What is required:
Would you retype the whole listing exactly, leaving its pictures out?

== Records ==

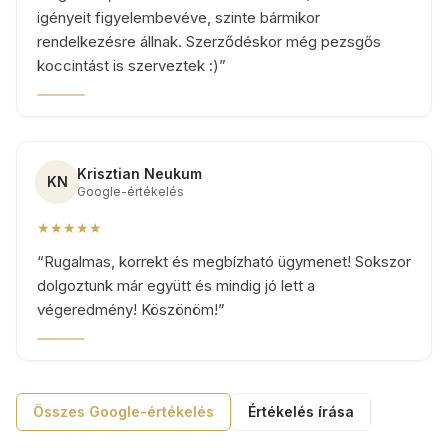
igényeit figyelembevéve, szinte bármikor
rendelkezésre állnak. Szerződéskor még pezsgős
koccintást is szerveztek :)
”
Krisztian Neukum
KN
Google-értékelés
★★★★★
“
Rugalmas, korrekt és megbízható ügymenet! Sokszor
dolgoztunk már együtt és mindig jó lett a
végeredmény! Köszönöm!
”
Összes Google-értékelés
Értékelés írása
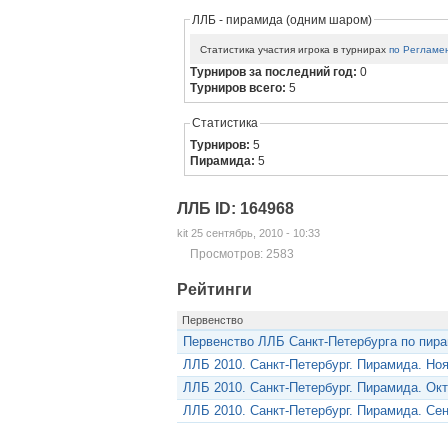
ЛЛБ - пирамида (одним шаром)
Статистика участия игрока в турнирах
по Регламе
Турниров за последний год:
0
Турниров всего:
5
Статистика
Турниров:
5
Пирамида:
5
ЛЛБ ID: 164968
kit 25 сентябрь, 2010 - 10:33
Просмотров: 2583
Рейтинги
Первенство
Первенство ЛЛБ Санкт-Петербурга по пир
ЛЛБ 2010. Санкт-Петербург. Пирамида. Но
ЛЛБ 2010. Санкт-Петербург. Пирамида. Ок
ЛЛБ 2010. Санкт-Петербург. Пирамида. Се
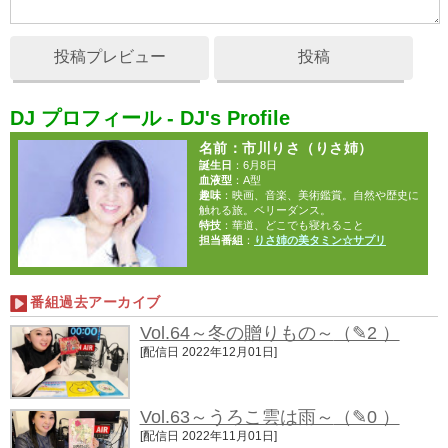
投稿プレビュー
投稿
DJ プロフィール - DJ's Profile
名前
：市川りさ（りさ姉）
誕生日
：6月8日
血液型
：A型
趣味
：映画、音楽、美術鑑賞。自然や歴史に
触れる旅。ベリーダンス。
特技
：華道、どこでも寝れること
担当番組
：
りさ姉の美タミン☆サプリ
番組過去アーカイブ
Vol.64～冬の贈りもの～
（✎2 ）
[配信日 2022年12月01日]
Vol.63～うろこ雲は雨～
（✎0 ）
[配信日 2022年11月01日]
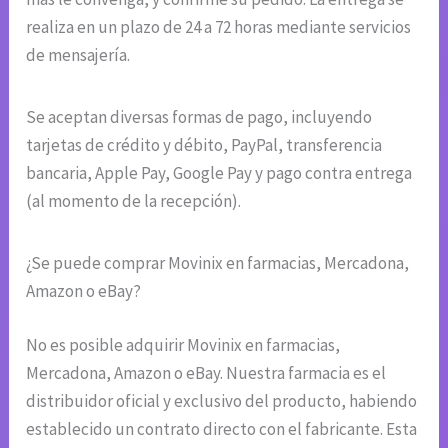
realiza en un plazo de 24 a 72 horas mediante servicios
de mensajería.
Se aceptan diversas formas de pago, incluyendo
tarjetas de crédito y débito, PayPal, transferencia
bancaria, Apple Pay, Google Pay y pago contra entrega
(al momento de la recepción).
¿Se puede comprar Movinix en farmacias, Mercadona,
Amazon o eBay?
No es posible adquirir Movinix en farmacias,
Mercadona, Amazon o eBay. Nuestra farmacia es el
distribuidor oficial y exclusivo del producto, habiendo
establecido un contrato directo con el fabricante. Esta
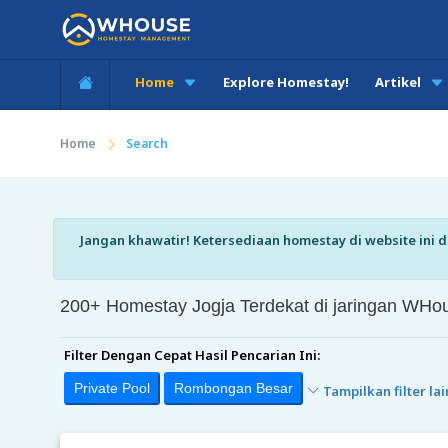
Home
Explore Homestay!
Artikel
Home
Search
Jangan khawatir! Ketersediaan homestay di website ini di
200+ Homestay Jogja Terdekat di jaringan W
Filter Dengan Cepat Hasil Pencarian Ini:
Private Pool
Rombongan Besar
Tampilkan filter lai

===

Answer to this problem:
igényeit figyelembevéve, szinte bármikor
rendelkezésre állnak. Szerződéskor még pezsgős
koccintást is szerveztek :)
”
Krisztian Neukum
KN
Google-értékelés
★★★★★
“
Rugalmas, korrekt és megbízható ügymenet! Sokszor
dolgoztunk már együtt és mindig jó lett a
végeredmény! Köszönöm!
”
Összes Google-értékelés
Értékelés írása
ЛЛБ - пирамида (одним шаром)
Статистика участия игрока в турнирах
по Регламе
Турниров за последний год:
0
Турниров всего:
5
Статистика
Турниров:
5
Пирамида:
5
ЛЛБ ID: 164968
kit 25 сентябрь, 2010 - 10:33
Просмотров: 2583
Рейтинги
Первенство
Первенство ЛЛБ Санкт-Петербурга по пир
ЛЛБ 2010. Санкт-Петербург. Пирамида. Но
ЛЛБ 2010. Санкт-Петербург. Пирамида. Ок
ЛЛБ 2010. Санкт-Петербург. Пирамида. Се
投稿プレビュー
投稿
DJ プロフィール - DJ's Profile
名前
：市川りさ（りさ姉）
誕生日
：6月8日
血液型
：A型
趣味
：映画、音楽、美術鑑賞。自然や歴史に
触れる旅。ベリーダンス。
特技
：華道、どこでも寝れること
担当番組
：
りさ姉の美タミン☆サプリ
番組過去アーカイブ
Vol.64～冬の贈りもの～
（✎2 ）
[配信日 2022年12月01日]
Vol.63～うろこ雲は雨～
（✎0 ）
[配信日 2022年11月01日]
realiza en un plazo de 24 a 72 horas mediante servicios
de mensajería.
Se aceptan diversas formas de pago, incluyendo
tarjetas de crédito y débito, PayPal, transferencia
bancaria, Apple Pay, Google Pay y pago contra entrega
(al momento de la recepción).
¿Se puede comprar Movinix en farmacias, Mercadona,
Amazon o eBay?
No es posible adquirir Movinix en farmacias,
Mercadona, Amazon o eBay. Nuestra farmacia es el
distribuidor oficial y exclusivo del producto, habiendo
establecido un contrato directo con el fabricante. Esta
Home
Explore Homestay!
Artikel
Home
Search
Jangan khawatir! Ketersediaan homestay di website ini di
200+ Homestay Jogja Terdekat di jaringan W
Filter Dengan Cepat Hasil Pencarian Ini:
Private Pool
Rombongan Besar
Tampilkan filter lai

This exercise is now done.